[Page images and extracted text]
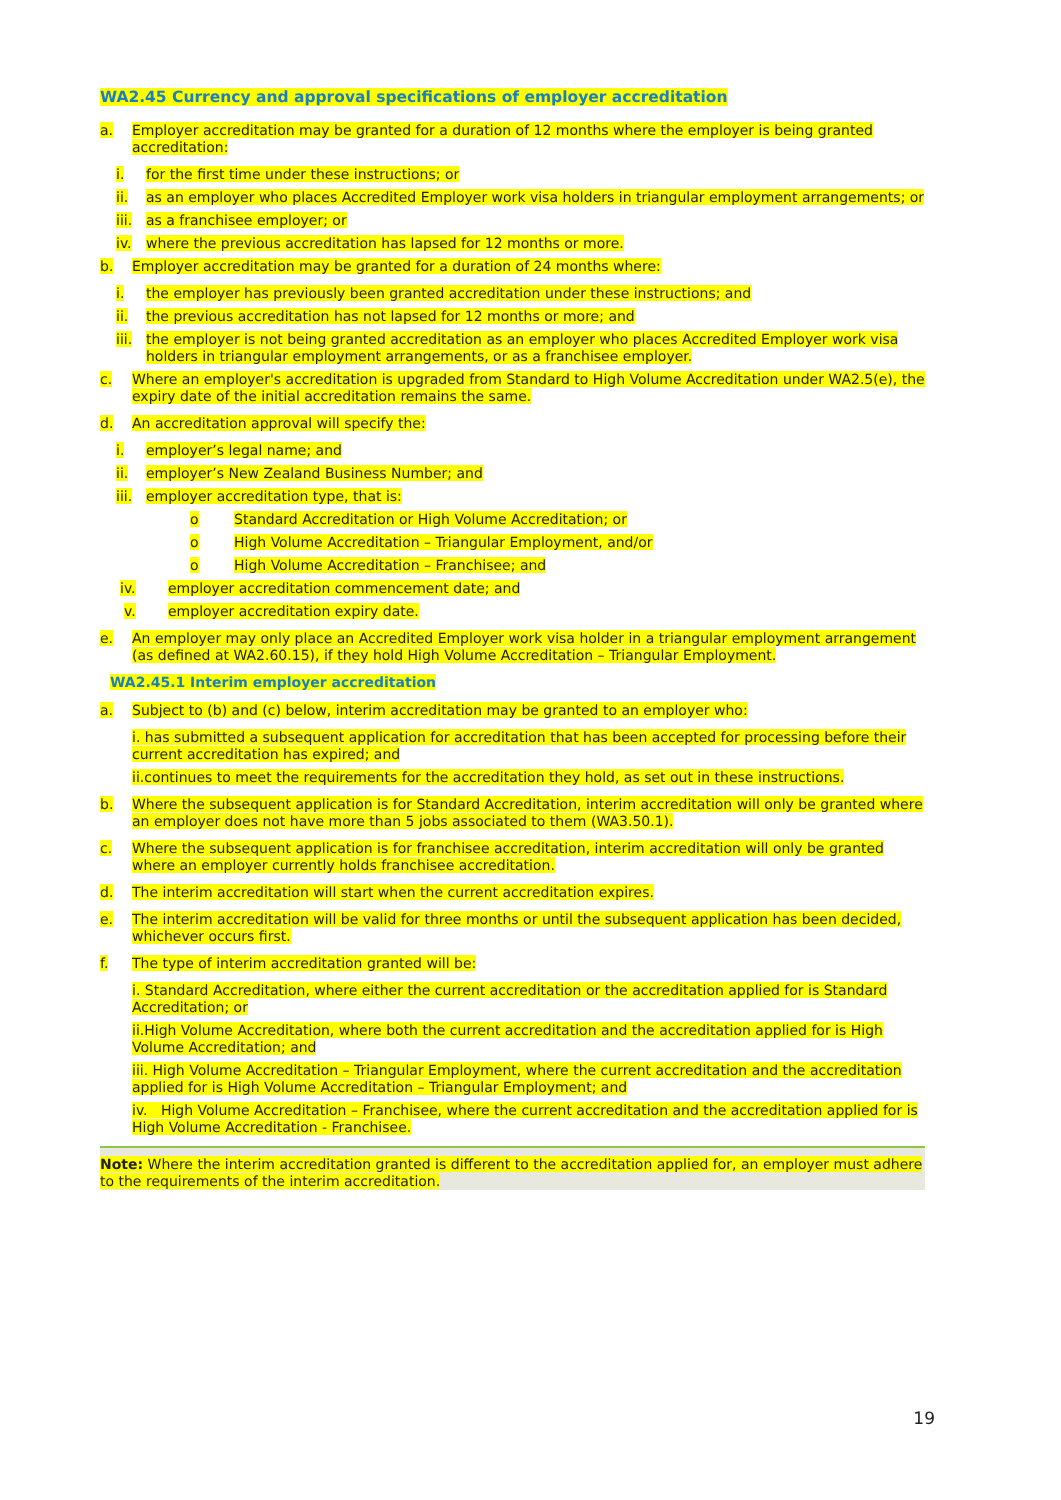WA2.45 Currency and approval specifications of employer accreditation
a. Employer accreditation may be granted for a duration of 12 months where the employer is being granted accreditation:
i. for the first time under these instructions; or
ii. as an employer who places Accredited Employer work visa holders in triangular employment arrangements; or
iii. as a franchisee employer; or
iv. where the previous accreditation has lapsed for 12 months or more.
b. Employer accreditation may be granted for a duration of 24 months where:
i. the employer has previously been granted accreditation under these instructions; and
ii. the previous accreditation has not lapsed for 12 months or more; and
iii. the employer is not being granted accreditation as an employer who places Accredited Employer work visa holders in triangular employment arrangements, or as a franchisee employer.
c. Where an employer's accreditation is upgraded from Standard to High Volume Accreditation under WA2.5(e), the expiry date of the initial accreditation remains the same.
d. An accreditation approval will specify the:
i. employer’s legal name; and
ii. employer’s New Zealand Business Number; and
iii. employer accreditation type, that is:
o Standard Accreditation or High Volume Accreditation; or
o High Volume Accreditation – Triangular Employment, and/or
o High Volume Accreditation – Franchisee; and
iv. employer accreditation commencement date; and
v. employer accreditation expiry date.
e. An employer may only place an Accredited Employer work visa holder in a triangular employment arrangement (as defined at WA2.60.15), if they hold High Volume Accreditation – Triangular Employment.
WA2.45.1 Interim employer accreditation
a. Subject to (b) and (c) below, interim accreditation may be granted to an employer who:
i. has submitted a subsequent application for accreditation that has been accepted for processing before their current accreditation has expired; and
ii.continues to meet the requirements for the accreditation they hold, as set out in these instructions.
b. Where the subsequent application is for Standard Accreditation, interim accreditation will only be granted where an employer does not have more than 5 jobs associated to them (WA3.50.1).
c. Where the subsequent application is for franchisee accreditation, interim accreditation will only be granted where an employer currently holds franchisee accreditation.
d. The interim accreditation will start when the current accreditation expires.
e. The interim accreditation will be valid for three months or until the subsequent application has been decided, whichever occurs first.
f. The type of interim accreditation granted will be:
i. Standard Accreditation, where either the current accreditation or the accreditation applied for is Standard Accreditation; or
ii.High Volume Accreditation, where both the current accreditation and the accreditation applied for is High Volume Accreditation; and
iii. High Volume Accreditation – Triangular Employment, where the current accreditation and the accreditation applied for is High Volume Accreditation – Triangular Employment; and
iv. High Volume Accreditation – Franchisee, where the current accreditation and the accreditation applied for is High Volume Accreditation - Franchisee.
Note: Where the interim accreditation granted is different to the accreditation applied for, an employer must adhere to the requirements of the interim accreditation.
19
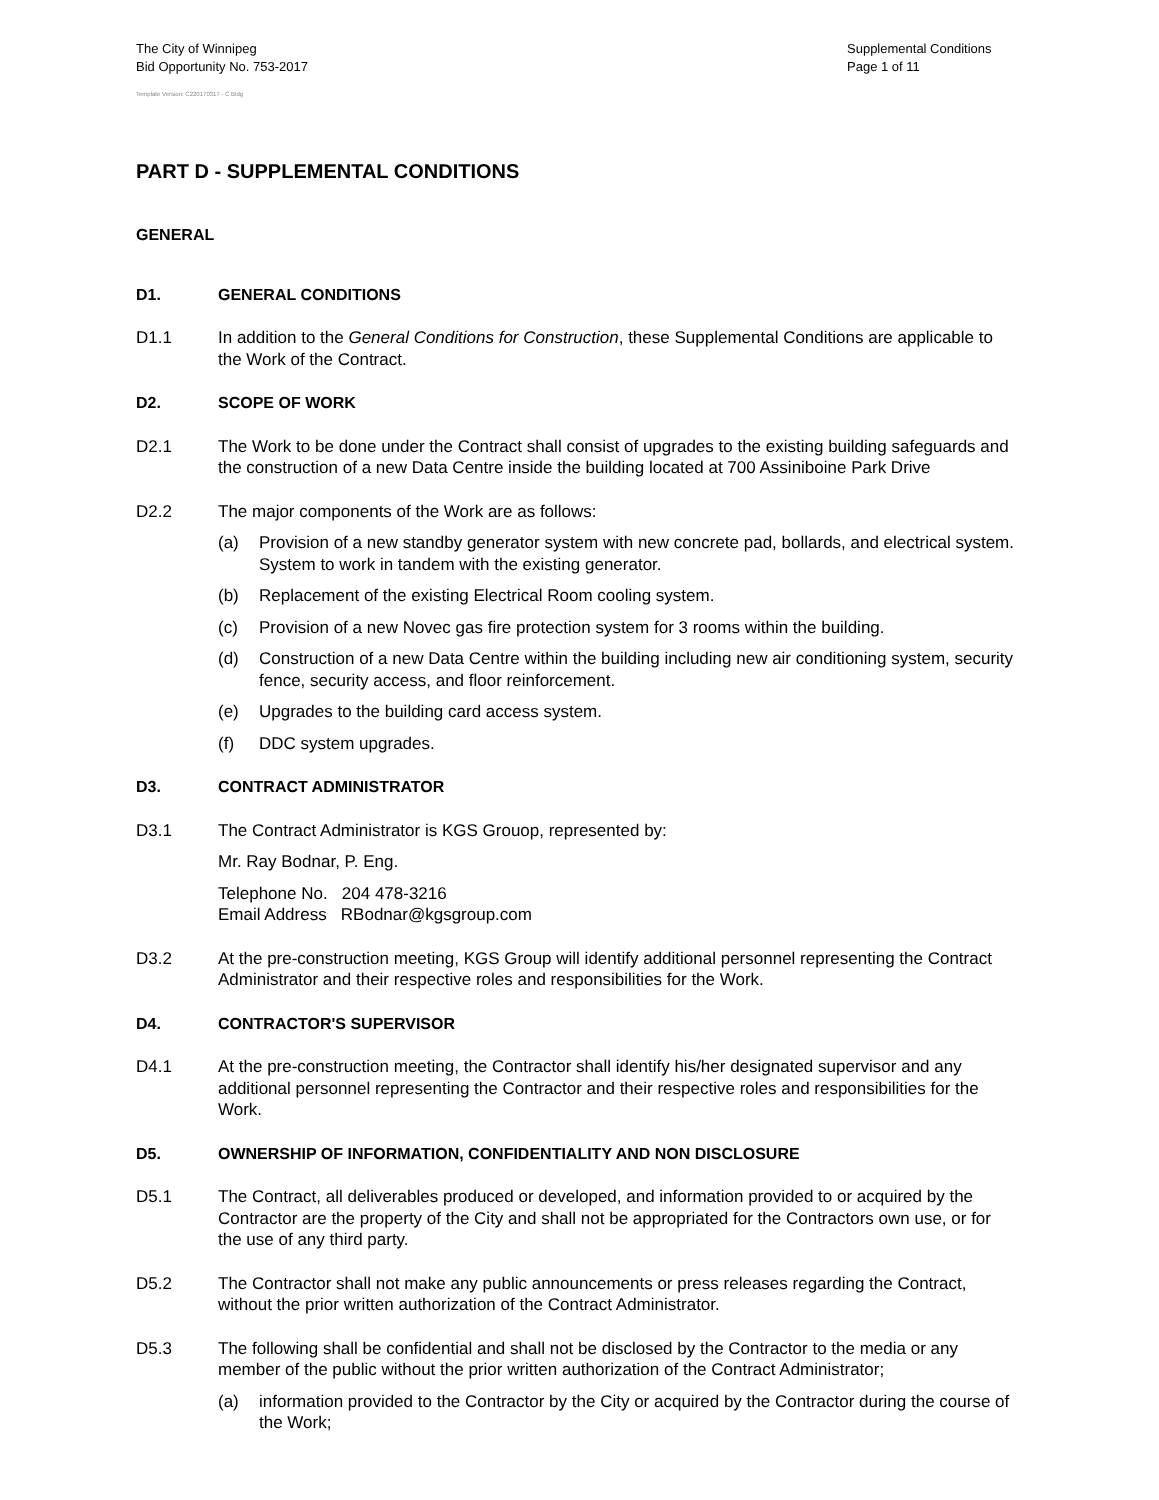The City of Winnipeg
Bid Opportunity No. 753-2017
Supplemental Conditions
Page 1 of 11
Template Version: C220170317 - C Bldg
PART D - SUPPLEMENTAL CONDITIONS
GENERAL
D1. GENERAL CONDITIONS
D1.1 In addition to the General Conditions for Construction, these Supplemental Conditions are applicable to the Work of the Contract.
D2. SCOPE OF WORK
D2.1 The Work to be done under the Contract shall consist of upgrades to the existing building safeguards and the construction of a new Data Centre inside the building located at 700 Assiniboine Park Drive
D2.2 The major components of the Work are as follows:
(a) Provision of a new standby generator system with new concrete pad, bollards, and electrical system. System to work in tandem with the existing generator.
(b) Replacement of the existing Electrical Room cooling system.
(c) Provision of a new Novec gas fire protection system for 3 rooms within the building.
(d) Construction of a new Data Centre within the building including new air conditioning system, security fence, security access, and floor reinforcement.
(e) Upgrades to the building card access system.
(f) DDC system upgrades.
D3. CONTRACT ADMINISTRATOR
D3.1 The Contract Administrator is KGS Grouop, represented by:
Mr. Ray Bodnar, P. Eng.
Telephone No. 204 478-3216
Email Address RBodnar@kgsgroup.com
D3.2 At the pre-construction meeting, KGS Group will identify additional personnel representing the Contract Administrator and their respective roles and responsibilities for the Work.
D4. CONTRACTOR'S SUPERVISOR
D4.1 At the pre-construction meeting, the Contractor shall identify his/her designated supervisor and any additional personnel representing the Contractor and their respective roles and responsibilities for the Work.
D5. OWNERSHIP OF INFORMATION, CONFIDENTIALITY AND NON DISCLOSURE
D5.1 The Contract, all deliverables produced or developed, and information provided to or acquired by the Contractor are the property of the City and shall not be appropriated for the Contractors own use, or for the use of any third party.
D5.2 The Contractor shall not make any public announcements or press releases regarding the Contract, without the prior written authorization of the Contract Administrator.
D5.3 The following shall be confidential and shall not be disclosed by the Contractor to the media or any member of the public without the prior written authorization of the Contract Administrator;
(a) information provided to the Contractor by the City or acquired by the Contractor during the course of the Work;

## Instructions for the task:
Scan the records for the string "arrangements" and report each line where it occurs.

## Exercise result:
ii. as an employer who places Accredited Employer work visa holders in triangular employment arrangements; or
iii. the employer is not being granted accreditation as an employer who places Accredited Employer work visa holders in triangular employment arrangements, or as a franchisee employer.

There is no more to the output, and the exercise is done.